**Task statement**
Please write out every record exactly, but keep any images out of it.

***** Data for analysis *****

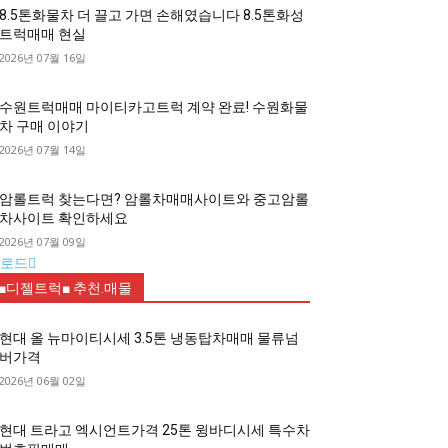
8.5톤화물차 더 끌고 가면 손해였습니다 8.5톤화성
트럭매매 현실
2026년 07월 16일
수원트럭매매 마이티카고트럭 계약 완료! 수원화물
차 구매 이야기
2026년 07월 14일
암롤트럭 찾는다면? 암롤차매매사이트와 중고암롤
차사이트 확인하세요
2026년 07월 09일
로드
■디젤트럭■ 추천.매물
현대 올 뉴마이티시세 3.5톤 냉동탑차매매 물류넘
버가격
2026년 06월 02일
현대 트라고 엑시언트가격 25톤 윙바디시세 특수차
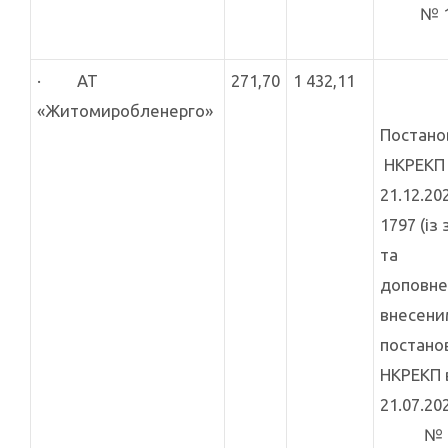
№ 13
· АТ
271,70
1 432,11
«Житомиробленерго»
Постано
НКРЕКП 
21.12.20
1797 (із
та
доповне
внесени
постано
НКРЕКП 
21.07.20
№ 13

*****

**Answer for this exercise**
8.5톤화물차 더 끌고 가면 손해였습니다 8.5톤화성
트럭매매 현실
2026년 07월 16일
수원트럭매매 마이티카고트럭 계약 완료! 수원화물
차 구매 이야기
2026년 07월 14일
암롤트럭 찾는다면? 암롤차매매사이트와 중고암롤
차사이트 확인하세요
2026년 07월 09일
로드
■디젤트럭■ 추천.매물
현대 올 뉴마이티시세 3.5톤 냉동탑차매매 물류넘
버가격
2026년 06월 02일
현대 트라고 엑시언트가격 25톤 윙바디시세 특수차
№ 13
· АТ
271,70
1 432,11
«Житомиробленерго»
Постано
НКРЕКП 
21.12.20
1797 (із
та
доповне
внесени
постано
НКРЕКП 
21.07.20
№ 13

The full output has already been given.